▶ [TASK BRIEF] Find every line of the listing below where "intrinsics" appears, and copy it.

▶ [DATA RECORDS]
[Start of Attachment]

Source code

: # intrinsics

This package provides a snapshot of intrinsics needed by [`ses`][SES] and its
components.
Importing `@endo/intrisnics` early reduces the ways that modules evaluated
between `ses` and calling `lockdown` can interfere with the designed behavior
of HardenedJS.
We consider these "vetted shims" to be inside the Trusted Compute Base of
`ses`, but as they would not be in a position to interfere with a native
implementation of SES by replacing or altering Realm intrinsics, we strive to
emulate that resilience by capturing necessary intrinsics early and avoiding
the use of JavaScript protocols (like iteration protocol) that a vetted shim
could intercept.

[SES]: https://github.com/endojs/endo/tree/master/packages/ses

[End of Attachment]

▶ [ANSWER SPACE]
: # intrinsics
This package provides a snapshot of intrinsics needed by [`ses`][SES] and its
implementation of SES by replacing or altering Realm intrinsics, we strive to
emulate that resilience by capturing necessary intrinsics early and avoiding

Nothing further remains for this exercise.